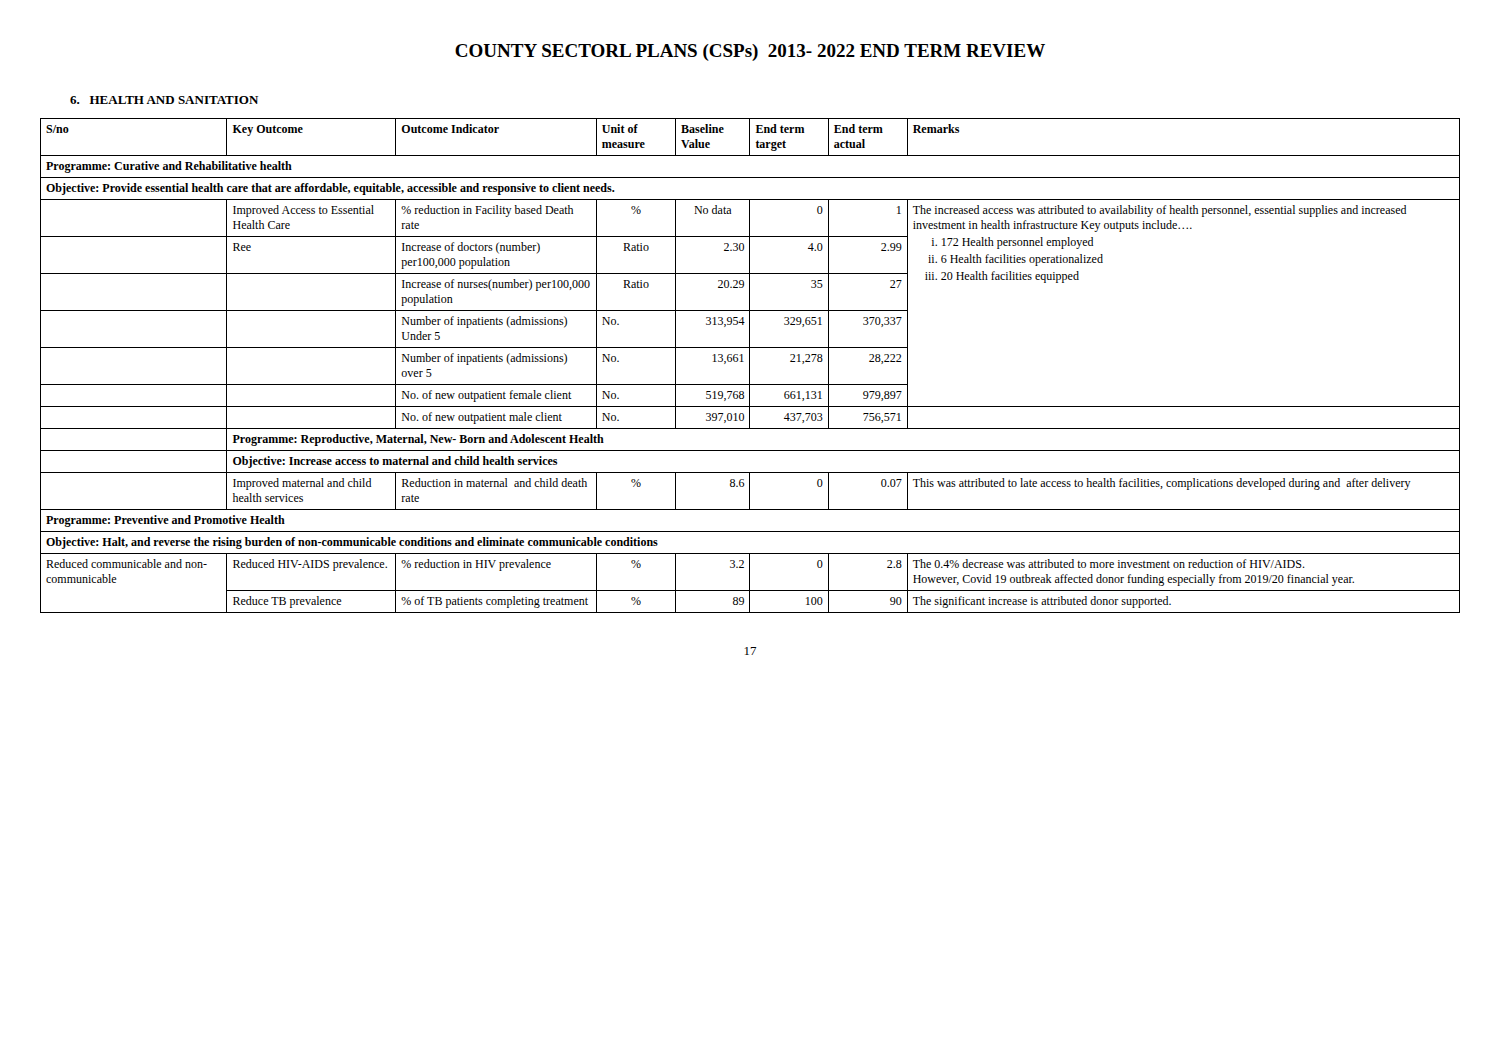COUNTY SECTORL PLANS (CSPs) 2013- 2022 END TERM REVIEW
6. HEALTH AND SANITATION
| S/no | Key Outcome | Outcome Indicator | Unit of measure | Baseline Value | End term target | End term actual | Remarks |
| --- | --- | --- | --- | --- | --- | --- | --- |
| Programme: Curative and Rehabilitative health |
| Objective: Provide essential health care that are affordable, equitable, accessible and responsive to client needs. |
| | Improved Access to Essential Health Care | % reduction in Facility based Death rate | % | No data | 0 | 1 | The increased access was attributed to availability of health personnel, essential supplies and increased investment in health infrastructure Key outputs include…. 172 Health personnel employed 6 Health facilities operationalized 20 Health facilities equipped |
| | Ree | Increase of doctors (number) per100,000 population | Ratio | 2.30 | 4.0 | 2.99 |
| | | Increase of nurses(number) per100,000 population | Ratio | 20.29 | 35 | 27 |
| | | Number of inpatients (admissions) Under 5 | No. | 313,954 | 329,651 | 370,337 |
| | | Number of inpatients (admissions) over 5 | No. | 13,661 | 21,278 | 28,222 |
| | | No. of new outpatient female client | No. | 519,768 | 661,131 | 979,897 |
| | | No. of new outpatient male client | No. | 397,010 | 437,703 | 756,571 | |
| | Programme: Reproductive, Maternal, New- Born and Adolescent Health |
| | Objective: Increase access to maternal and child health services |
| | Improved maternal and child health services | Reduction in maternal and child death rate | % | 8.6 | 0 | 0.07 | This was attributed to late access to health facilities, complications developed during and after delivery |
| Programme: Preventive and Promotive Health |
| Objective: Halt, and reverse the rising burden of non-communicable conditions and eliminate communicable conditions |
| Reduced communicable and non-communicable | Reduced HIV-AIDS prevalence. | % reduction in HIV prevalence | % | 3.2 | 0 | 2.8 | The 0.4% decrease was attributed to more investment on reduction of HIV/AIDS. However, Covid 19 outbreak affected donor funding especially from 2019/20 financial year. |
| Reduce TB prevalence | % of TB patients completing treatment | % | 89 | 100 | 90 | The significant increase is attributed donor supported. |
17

[TASK INSTRUCTIONS] Exactly what appears in the records above must be returned, apart from the pictures.

[WRITTEN SOLUTION]
COUNTY SECTORL PLANS (CSPs) 2013- 2022 END TERM REVIEW
6. HEALTH AND SANITATION
| S/no | Key Outcome | Outcome Indicator | Unit of measure | Baseline Value | End term target | End term actual | Remarks |
| --- | --- | --- | --- | --- | --- | --- | --- |
| Programme: Curative and Rehabilitative health |
| Objective: Provide essential health care that are affordable, equitable, accessible and responsive to client needs. |
| | Improved Access to Essential Health Care | % reduction in Facility based Death rate | % | No data | 0 | 1 | The increased access was attributed to availability of health personnel, essential supplies and increased investment in health infrastructure Key outputs include…. 172 Health personnel employed 6 Health facilities operationalized 20 Health facilities equipped |
| | Ree | Increase of doctors (number) per100,000 population | Ratio | 2.30 | 4.0 | 2.99 |
| | | Increase of nurses(number) per100,000 population | Ratio | 20.29 | 35 | 27 |
| | | Number of inpatients (admissions) Under 5 | No. | 313,954 | 329,651 | 370,337 |
| | | Number of inpatients (admissions) over 5 | No. | 13,661 | 21,278 | 28,222 |
| | | No. of new outpatient female client | No. | 519,768 | 661,131 | 979,897 |
| | | No. of new outpatient male client | No. | 397,010 | 437,703 | 756,571 | |
| | Programme: Reproductive, Maternal, New- Born and Adolescent Health |
| | Objective: Increase access to maternal and child health services |
| | Improved maternal and child health services | Reduction in maternal and child death rate | % | 8.6 | 0 | 0.07 | This was attributed to late access to health facilities, complications developed during and after delivery |
| Programme: Preventive and Promotive Health |
| Objective: Halt, and reverse the rising burden of non-communicable conditions and eliminate communicable conditions |
| Reduced communicable and non-communicable | Reduced HIV-AIDS prevalence. | % reduction in HIV prevalence | % | 3.2 | 0 | 2.8 | The 0.4% decrease was attributed to more investment on reduction of HIV/AIDS. However, Covid 19 outbreak affected donor funding especially from 2019/20 financial year. |
| Reduce TB prevalence | % of TB patients completing treatment | % | 89 | 100 | 90 | The significant increase is attributed donor supported. |
17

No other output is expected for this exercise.